Такое отношение русских к власти характерно не только для руководителей, стоящих во главе государственного аппарата. На заводах, стройках, в колхозах и совхозах я слышал, как рабочие, инженеры-строители или колхозники с гордостью говорили о своем местном начальнике как о «сильном хозяине», потрясая рукой, сжатой в кулак, чтобы наглядно показать энергичную хватку начальства. Им нравится ощущение, что над ними есть крепкая власть. Мне вспоминаются сетования одного специалиста по поводу неизбежного, как он считал, спада в осуществлении советской программы освоения космоса после смерти ее руководителя Сергея Королева в 1966 г. «После этого, — сказал он, — мы не могли соперничать с американцами, начался беспорядок, неразбериха. Слишком много «начальников» и ни одного хозяина. Без крупного руководителя невозможно ничего добиться». После того, как на Парижской авиационной выставке в 1973 г. разбился советский сверхзвуковой транспортный самолет ТУ-144, один инженер высказал следующие соображения: «Если бы был хороший сильный руководитель, он позаботился бы о том, чтобы все было сделано как следует, и чтобы не было подобных ошибок». Меня особенно поразило, что такие надежды на сильного руководителя возлагал молодой технически грамотный интеллигент, чье образование должно было бы научить его правильно оценивать роль коллектива, управления и координации сложной современной технологии в успешном выполнении такого проекта. Но и ученые говорили мне, что институты или целые области научных исследований страдают из-за отсутствия одного главного руководителя.

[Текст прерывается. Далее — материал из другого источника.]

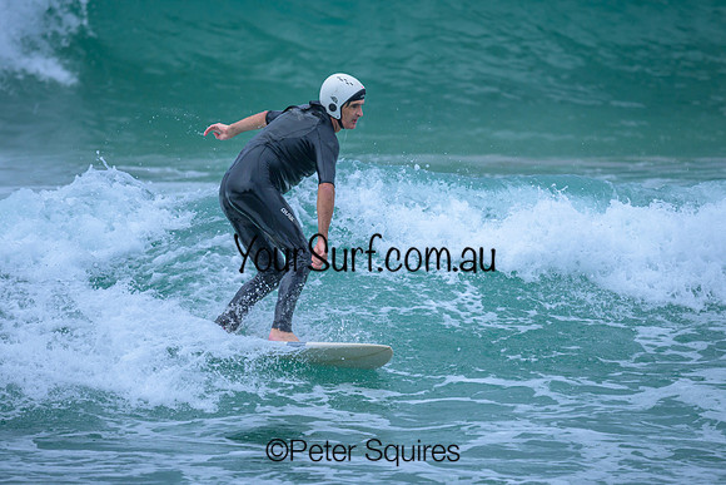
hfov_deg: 1.9
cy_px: 250
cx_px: 364
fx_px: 22173
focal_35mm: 1099
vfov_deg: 1.3
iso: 280
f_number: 6.3
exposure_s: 1/2000
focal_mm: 800
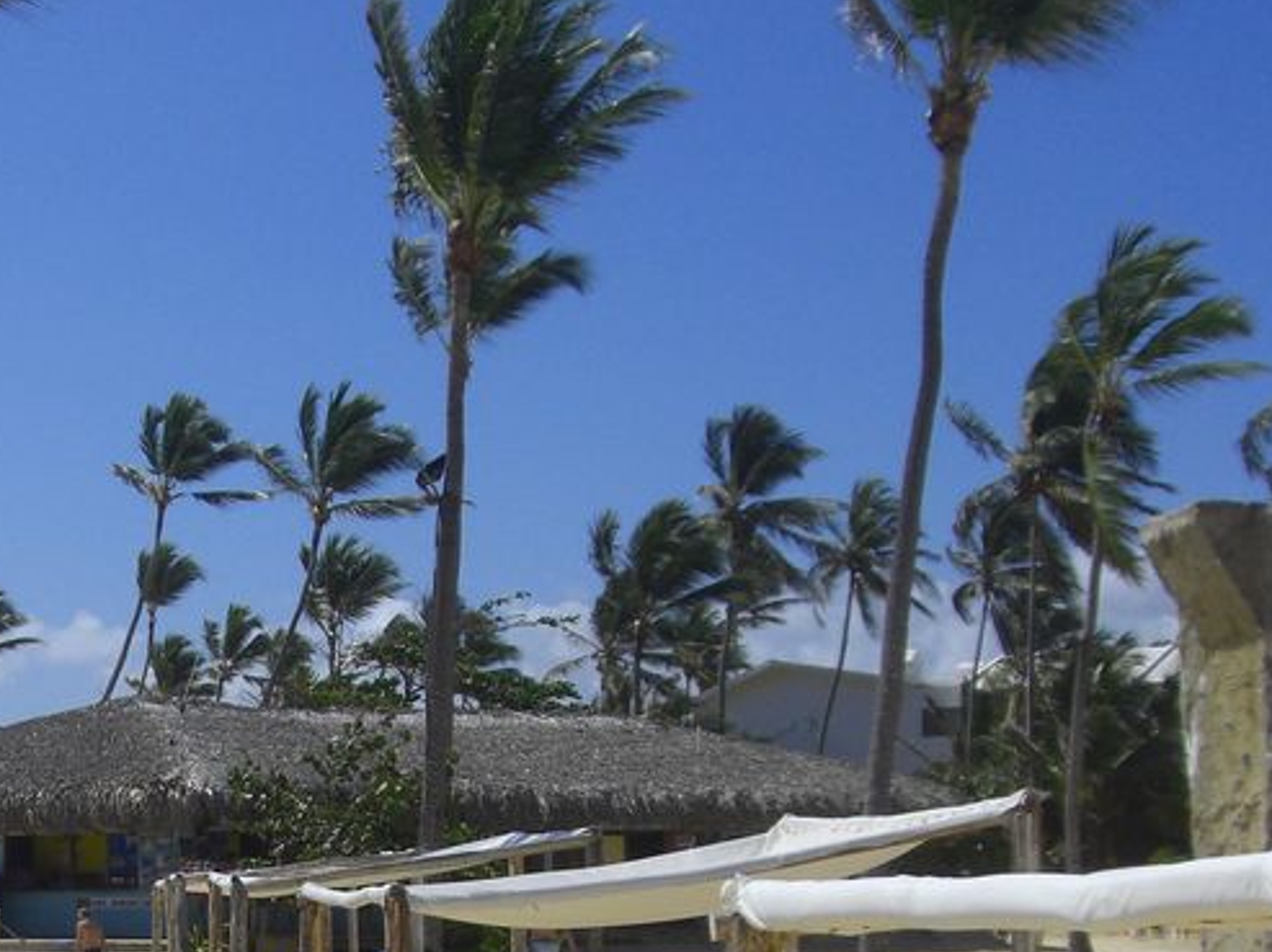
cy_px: 939
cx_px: 209
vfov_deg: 18.2
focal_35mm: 79
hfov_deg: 24.2
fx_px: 2901
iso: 64
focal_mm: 6.2
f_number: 8
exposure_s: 1/320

Поражение советской сборной по хоккею, нанесенное ей Чехословакией со счетом 7:2 во время всемирного хоккейного чемпионата в апреле 1974 г., один советский болельщик тоже объяснил тем, что у команды нет сильного руководителя, и обвинял в поражении слабовольного тренера. «Тарасов был диктатором, — сказал он, вспоминая прежнего тренера, — он был груб, но заставлял команду тренироваться и тренироваться. При нем они играли лучше. С русским человеком надо быть твердым, очень твердым».
Блестящий писатель XIX века Михаил Салтыков-Щедрин высмеял это почитание русскими сильных правителей в своей сатире «История одного города». Один из моих русских друзей напомнил мне эпизод из этого произведения, когда герои, попавшие в руки врагов, выкрикивают: «Ежели нас теперича всех в кучу сложить и с четырех концов запалить… нам терпеть можно! Потому мы знаем, что у нас есть начальники!» В этом существенная разница между русскими и американцами, склонными искать общие черты в национальном характере своих народов. Может быть, их общей чертой является открытость характера, но своим отношением к власти, к авторитетам русские и американцы резко различаются, и это обусловлено не только идеологией советского коммунизма. Врожденное недоверие к властям является американской традицией. Мы как народ в целом настороженно относимся ко всякому величию, если ему сопутствует неограниченная власть — большому правительству, большому бизнесу, большим профсоюзам, ко всему большому. Некоторые из нас приветствуют сильное руководство, но нам нужны и законы, направленные на обуздание монополий, ограничение политической власти и ее разделение между имеющимися политическими институтами. Мы хотим, чтобы президента, замешанного в таком деле, как Уотергейтское, можно было отстранить от власти за превышение своих полномочий. У русских — не то. Величие и власть вызывают у них почти неограниченное поклонение. Размер внушает благоговение: огромный Кремль, огромные пушки и колокола — при царях; огромные плотины, ракеты, ускорители ядерных частиц — при коммунистах. Марксизм-ленинизм разработал логическое обоснование необходимости крупного производства и сосредоточения власти в руках партийных лидеров и центральных плановых организаций. Но шесть столетий авторитарного правления, начиная с Ивана III и Ивана Грозного, сделали русских монархистами до мозга костей задолго до появления на исторической арене Ленина и Сталина. У русского народа не было никакой традиции общего права с его Habeas corpus, ни исторически установившихся традиций открытых политических дискуссий, ни институтов, обеспечивающих рассредоточение власти и защиту личности от государства.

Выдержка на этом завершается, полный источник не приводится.